四十三年前の公永党による政権交代。その後、この国は荒みに荒んだ。
皇室撤廃を手始めに、外交、貿易の大部分は著しく制限される鎖国政策。
自衛隊は軍隊として明確化され、憲法第九条は撤廃。名実ともに日本軍が復活。
国民は常軌を逸した重税に苦しめられ、公永党による圧政は二十年の永きに亘った。
世界有数の先進国、日本。
この国がそう呼ばれなくなったのも、その頃からだった。
狂気の圧政に、国民がただ黙っている筈も無かった。
数多の民間団体と、一部の軍部が同盟し、日本政府に反旗を翻した。
それは俗に「終末の鐘」と呼ばれる、日本史上最大のクーデターだった。
当初は絶望的とまで言われていた叛乱だったが、政府に強い反感を抱いていた国軍兵が次々と反乱軍側へと寝返り、政府の戦力は次第に減殺。
そして、反旗を翻し七年の月日が経過した年の解夏。日本政府は完全崩壊を喫する。
反乱軍が内閣府へと襲撃をした際、重役達の部屋は蛻の殻であった。
そう、政府は逃げ出したのだ。

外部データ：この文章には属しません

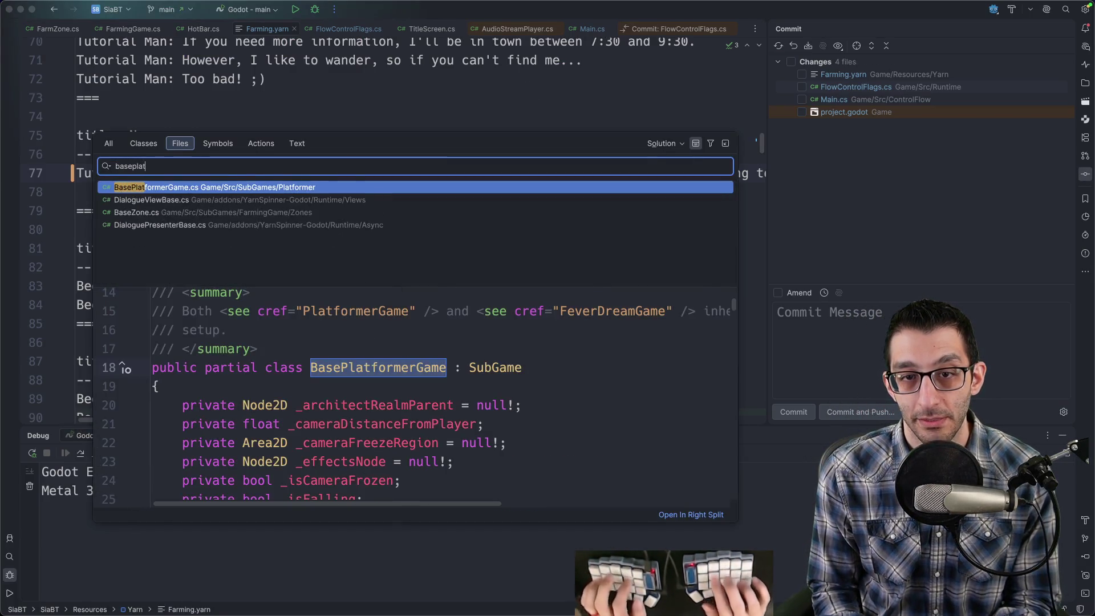
key("Return")
key("super+F12")
type("process")
key("Return")
key("Down")
key("Down")
key("Down")
left_click(266, 299)
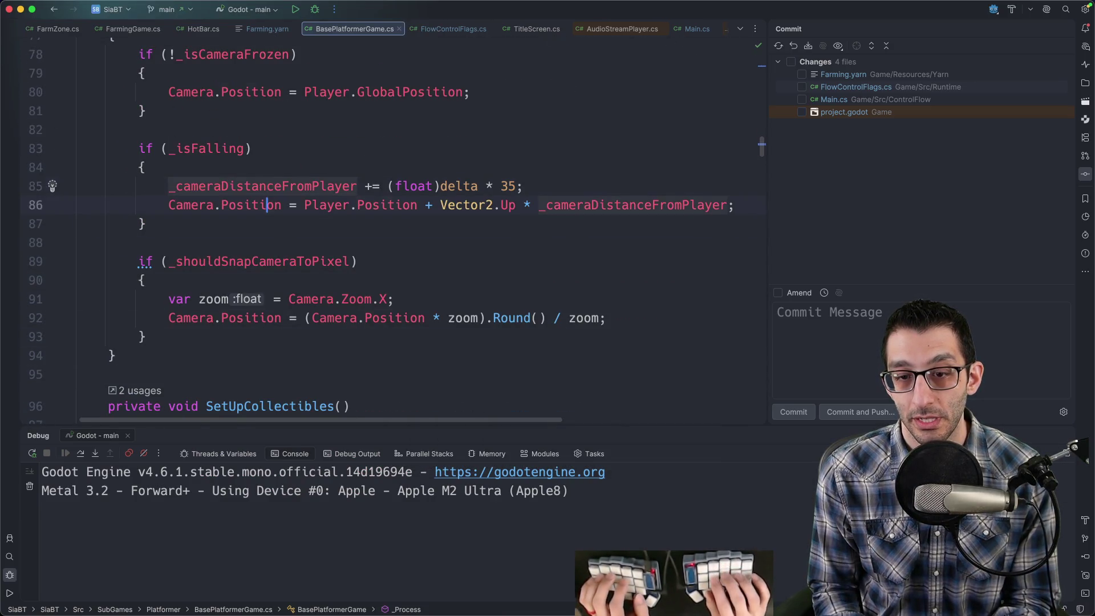
Open PlatformerPlayer.cs through file search.
key("super+F12")
key("Escape")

…反乱軍の、日本国民の勝利…国中がそう信じ、歓喜した。
だがそれも、永くは続かなかった。
どん底まで低下した日本の国力。
完全失業率は実に六十パーセント。義務教育も私立学校も撤廃され、学を知らない子供達が蔓延していた。
誰が、誰がこの荒廃した列島の政に携わり、再び先進国として復興させるのか。
誰もが、嫌がった。
国民の大多数が民間による軍隊や、国軍へと所属しており、政治に興味を示す者は誰一人として居なかった。
だが、今の生活を変えたいという気持ちは誰しもが持っていた。
―俺が、俺が王になってやるよ
最初に名乗りを上げた人物であり、この国の運命を更に大きく変える切欠になった、この男。
名は、兼田壱郎。
当時、中堅規模を誇っていた民兵組織「鉞部隊」の隊長である。
兼田は日本人離れした巨躯に、優れた戦闘力を有していた。
民兵組織の長であった事もあり、統率力にも目を見張る物があったが、それは飽くまで戦場においての話。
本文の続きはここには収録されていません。